→ Source text:
Can someone explain to me how "preventative steering" isn't an implementation of the most-forbidden technique?

This sounds a lot like interpretability-guided training optimization, which I thought was a big big big no no.

It will still introduce optimization pressure no?

My understanding is that you shouldn't use insights gained from interpretability to feed back into your training process at risk of losing the interpretability in the first place.

Read 5.2 They don’t add a new loss over the probe signal. Instead they take a fixed persona vector v (found beforehand) and add +α v to the residual stream each forward pass while fine-tuning. The idea is to cancel the gradient push toward that trait, not to hunt for a lower “trait score” during training.

Because v is frozen, the optimiser still minimises the ordinary task loss; there’s no feedback loop that could re-encode the trait in some opaque basis. Empirically, Fig. 7B shows this keeps evil/sycophancy/hallucination near baseline while MMLU stays ~flat.

Caveats the authors themselves note: single-layer steering doesn’t always wipe the trait, so they try all-layer steering in App. J.3, which works better without hurting accuracy. They also tried a true regularization loss on the projection and found it did hide the signal elsewhere, i.e. the failure mode you’re worried about.

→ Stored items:
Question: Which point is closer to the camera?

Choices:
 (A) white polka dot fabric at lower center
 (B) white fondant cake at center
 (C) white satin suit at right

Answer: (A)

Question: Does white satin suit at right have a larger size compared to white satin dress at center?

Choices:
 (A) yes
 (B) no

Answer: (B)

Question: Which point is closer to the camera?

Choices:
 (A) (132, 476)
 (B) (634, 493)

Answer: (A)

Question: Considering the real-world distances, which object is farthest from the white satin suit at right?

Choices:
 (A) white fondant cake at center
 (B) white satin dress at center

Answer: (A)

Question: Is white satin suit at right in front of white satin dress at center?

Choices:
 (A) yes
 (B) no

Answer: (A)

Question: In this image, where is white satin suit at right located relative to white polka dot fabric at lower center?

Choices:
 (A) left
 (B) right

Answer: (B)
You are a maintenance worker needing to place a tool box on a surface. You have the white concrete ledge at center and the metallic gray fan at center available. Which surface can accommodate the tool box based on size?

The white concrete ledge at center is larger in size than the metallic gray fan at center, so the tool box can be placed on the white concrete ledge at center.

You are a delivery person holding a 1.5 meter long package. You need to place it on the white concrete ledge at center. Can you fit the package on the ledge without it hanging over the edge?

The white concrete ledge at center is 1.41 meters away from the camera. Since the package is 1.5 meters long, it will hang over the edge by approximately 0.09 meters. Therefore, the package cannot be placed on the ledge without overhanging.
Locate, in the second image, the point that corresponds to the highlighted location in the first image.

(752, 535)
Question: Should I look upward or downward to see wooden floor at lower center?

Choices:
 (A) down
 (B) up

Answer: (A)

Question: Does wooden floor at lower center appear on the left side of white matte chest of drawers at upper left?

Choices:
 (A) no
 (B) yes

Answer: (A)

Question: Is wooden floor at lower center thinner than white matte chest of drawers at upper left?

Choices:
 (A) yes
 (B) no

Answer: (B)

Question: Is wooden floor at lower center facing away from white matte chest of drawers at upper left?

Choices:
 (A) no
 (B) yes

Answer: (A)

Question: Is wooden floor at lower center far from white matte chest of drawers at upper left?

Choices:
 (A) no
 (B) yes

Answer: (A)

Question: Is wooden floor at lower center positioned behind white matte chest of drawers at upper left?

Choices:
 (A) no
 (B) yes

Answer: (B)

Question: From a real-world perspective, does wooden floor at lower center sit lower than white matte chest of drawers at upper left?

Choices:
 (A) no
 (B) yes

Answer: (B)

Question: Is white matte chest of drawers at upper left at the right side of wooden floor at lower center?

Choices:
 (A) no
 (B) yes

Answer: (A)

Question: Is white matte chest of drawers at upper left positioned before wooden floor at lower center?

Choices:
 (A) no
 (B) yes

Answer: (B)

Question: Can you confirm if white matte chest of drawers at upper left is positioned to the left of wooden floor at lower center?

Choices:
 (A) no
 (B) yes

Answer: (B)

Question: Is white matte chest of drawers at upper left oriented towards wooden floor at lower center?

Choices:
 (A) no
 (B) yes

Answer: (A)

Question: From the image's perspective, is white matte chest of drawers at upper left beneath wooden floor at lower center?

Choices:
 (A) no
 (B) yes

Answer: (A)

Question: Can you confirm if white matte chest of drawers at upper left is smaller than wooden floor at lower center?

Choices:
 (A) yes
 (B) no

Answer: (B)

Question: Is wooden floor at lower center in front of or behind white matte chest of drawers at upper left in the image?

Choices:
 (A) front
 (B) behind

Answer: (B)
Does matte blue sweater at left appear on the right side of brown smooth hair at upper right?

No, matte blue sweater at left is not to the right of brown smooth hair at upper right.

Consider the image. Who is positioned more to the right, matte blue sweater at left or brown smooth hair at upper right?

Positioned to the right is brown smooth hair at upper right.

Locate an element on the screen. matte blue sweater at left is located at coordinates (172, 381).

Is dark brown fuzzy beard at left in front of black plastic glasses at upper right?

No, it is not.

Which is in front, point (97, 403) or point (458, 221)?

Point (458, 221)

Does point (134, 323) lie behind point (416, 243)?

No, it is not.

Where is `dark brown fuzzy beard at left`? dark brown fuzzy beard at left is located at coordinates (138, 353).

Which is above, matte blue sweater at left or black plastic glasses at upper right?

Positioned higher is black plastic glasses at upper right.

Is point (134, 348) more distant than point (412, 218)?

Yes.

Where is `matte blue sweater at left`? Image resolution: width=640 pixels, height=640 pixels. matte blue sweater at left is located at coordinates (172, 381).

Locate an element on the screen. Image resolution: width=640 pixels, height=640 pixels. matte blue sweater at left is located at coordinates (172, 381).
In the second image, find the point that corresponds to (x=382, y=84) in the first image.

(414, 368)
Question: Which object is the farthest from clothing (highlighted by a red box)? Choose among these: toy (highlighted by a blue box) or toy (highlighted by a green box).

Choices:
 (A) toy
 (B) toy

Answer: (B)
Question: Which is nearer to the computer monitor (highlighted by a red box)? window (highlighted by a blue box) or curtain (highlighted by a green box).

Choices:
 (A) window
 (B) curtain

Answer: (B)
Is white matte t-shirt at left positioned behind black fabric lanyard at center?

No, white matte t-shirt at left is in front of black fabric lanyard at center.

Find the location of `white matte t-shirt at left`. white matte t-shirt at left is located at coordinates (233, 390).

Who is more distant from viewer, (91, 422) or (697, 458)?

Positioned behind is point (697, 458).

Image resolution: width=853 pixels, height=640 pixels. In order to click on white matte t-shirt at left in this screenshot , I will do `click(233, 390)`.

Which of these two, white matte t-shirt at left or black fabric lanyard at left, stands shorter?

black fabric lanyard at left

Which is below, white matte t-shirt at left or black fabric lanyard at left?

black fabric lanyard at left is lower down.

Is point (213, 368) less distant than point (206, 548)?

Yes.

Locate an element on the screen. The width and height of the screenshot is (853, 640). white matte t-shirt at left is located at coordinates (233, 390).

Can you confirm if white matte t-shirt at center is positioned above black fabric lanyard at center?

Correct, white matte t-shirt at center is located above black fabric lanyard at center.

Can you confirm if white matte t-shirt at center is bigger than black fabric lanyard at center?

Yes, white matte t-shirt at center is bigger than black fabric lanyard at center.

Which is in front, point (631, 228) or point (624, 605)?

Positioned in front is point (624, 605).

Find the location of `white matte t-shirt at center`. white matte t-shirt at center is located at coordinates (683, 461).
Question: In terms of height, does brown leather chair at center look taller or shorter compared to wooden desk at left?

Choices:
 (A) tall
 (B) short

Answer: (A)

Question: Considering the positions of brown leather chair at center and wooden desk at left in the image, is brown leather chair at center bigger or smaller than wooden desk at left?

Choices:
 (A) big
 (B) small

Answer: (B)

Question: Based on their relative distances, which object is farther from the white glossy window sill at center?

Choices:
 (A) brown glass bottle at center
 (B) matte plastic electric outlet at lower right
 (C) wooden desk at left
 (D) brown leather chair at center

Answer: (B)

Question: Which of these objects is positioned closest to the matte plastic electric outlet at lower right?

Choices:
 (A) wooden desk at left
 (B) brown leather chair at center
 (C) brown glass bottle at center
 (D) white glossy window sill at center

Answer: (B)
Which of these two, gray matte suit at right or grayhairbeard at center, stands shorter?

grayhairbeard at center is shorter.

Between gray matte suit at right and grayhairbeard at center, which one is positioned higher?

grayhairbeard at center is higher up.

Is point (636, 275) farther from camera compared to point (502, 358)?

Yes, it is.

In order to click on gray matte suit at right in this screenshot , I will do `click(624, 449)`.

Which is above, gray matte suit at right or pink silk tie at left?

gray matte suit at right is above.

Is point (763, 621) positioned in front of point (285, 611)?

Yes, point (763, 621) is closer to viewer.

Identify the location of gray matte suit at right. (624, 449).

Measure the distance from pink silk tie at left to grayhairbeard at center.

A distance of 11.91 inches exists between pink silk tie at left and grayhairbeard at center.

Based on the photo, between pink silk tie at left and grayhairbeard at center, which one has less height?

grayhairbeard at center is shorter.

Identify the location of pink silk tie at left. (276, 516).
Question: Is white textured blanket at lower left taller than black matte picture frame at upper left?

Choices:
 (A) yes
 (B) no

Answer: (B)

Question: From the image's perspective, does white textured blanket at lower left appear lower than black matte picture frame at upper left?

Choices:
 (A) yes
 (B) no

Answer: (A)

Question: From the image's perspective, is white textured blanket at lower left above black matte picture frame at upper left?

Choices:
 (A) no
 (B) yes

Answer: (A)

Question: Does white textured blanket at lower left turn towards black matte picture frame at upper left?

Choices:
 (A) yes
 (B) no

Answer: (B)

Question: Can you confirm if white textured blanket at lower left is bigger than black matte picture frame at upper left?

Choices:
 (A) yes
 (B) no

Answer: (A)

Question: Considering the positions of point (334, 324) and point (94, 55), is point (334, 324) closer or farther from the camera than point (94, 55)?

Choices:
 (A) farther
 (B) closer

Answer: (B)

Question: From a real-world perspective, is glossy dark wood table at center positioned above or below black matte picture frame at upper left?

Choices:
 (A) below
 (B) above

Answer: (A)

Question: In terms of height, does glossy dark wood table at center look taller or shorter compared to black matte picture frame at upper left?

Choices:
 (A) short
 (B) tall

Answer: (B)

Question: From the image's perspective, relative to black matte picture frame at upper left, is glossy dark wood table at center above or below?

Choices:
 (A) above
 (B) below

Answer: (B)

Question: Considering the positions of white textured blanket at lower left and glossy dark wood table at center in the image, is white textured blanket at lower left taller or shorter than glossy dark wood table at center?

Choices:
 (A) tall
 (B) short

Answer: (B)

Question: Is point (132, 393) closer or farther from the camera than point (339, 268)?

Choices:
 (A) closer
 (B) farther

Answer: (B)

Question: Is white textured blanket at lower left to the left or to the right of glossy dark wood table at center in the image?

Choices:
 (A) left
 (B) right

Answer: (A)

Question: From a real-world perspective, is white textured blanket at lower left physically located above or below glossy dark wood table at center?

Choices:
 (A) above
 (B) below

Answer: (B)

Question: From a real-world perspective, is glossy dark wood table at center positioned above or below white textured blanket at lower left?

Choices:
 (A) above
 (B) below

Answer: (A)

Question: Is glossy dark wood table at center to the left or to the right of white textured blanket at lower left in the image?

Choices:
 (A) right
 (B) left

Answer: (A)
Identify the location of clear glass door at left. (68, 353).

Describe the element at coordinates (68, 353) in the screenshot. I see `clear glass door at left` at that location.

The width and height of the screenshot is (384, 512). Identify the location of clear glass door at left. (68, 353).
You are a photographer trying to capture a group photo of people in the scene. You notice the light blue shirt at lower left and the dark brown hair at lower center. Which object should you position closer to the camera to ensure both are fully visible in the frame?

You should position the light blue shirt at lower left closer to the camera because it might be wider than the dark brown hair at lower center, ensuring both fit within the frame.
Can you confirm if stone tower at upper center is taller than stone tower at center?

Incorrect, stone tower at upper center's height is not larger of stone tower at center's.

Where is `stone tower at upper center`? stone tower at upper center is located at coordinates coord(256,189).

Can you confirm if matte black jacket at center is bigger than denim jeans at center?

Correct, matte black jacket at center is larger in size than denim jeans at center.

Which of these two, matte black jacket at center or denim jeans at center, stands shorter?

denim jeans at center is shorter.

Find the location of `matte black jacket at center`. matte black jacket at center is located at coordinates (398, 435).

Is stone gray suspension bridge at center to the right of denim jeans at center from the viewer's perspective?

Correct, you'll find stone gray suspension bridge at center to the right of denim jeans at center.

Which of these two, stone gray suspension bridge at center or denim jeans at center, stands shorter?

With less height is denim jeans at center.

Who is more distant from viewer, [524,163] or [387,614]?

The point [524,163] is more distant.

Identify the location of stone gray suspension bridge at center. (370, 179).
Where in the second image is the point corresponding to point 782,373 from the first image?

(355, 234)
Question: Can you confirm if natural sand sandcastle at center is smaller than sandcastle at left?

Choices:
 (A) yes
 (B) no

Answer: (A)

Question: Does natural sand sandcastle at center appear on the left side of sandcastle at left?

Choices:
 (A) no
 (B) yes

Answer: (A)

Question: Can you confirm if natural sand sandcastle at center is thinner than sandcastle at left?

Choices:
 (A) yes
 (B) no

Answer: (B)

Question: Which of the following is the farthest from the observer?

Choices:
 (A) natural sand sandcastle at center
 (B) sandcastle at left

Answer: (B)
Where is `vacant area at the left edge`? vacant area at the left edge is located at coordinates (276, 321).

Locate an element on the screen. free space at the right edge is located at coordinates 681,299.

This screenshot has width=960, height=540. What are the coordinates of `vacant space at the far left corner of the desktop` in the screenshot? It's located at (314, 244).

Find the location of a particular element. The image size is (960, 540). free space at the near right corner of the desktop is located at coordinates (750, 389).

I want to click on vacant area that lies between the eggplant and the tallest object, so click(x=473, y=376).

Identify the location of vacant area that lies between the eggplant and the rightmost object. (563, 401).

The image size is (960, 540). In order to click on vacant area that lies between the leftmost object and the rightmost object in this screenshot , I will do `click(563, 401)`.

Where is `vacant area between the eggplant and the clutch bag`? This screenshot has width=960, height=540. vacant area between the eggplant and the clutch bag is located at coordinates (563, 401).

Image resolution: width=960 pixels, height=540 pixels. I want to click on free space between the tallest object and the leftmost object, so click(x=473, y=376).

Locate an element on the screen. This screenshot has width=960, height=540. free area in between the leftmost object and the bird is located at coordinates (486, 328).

→ Instructions for the task: In the source text, what did the authors find when they tried a true regularization loss on the projection?

→ Output of the task: It hid the signal elsewhere.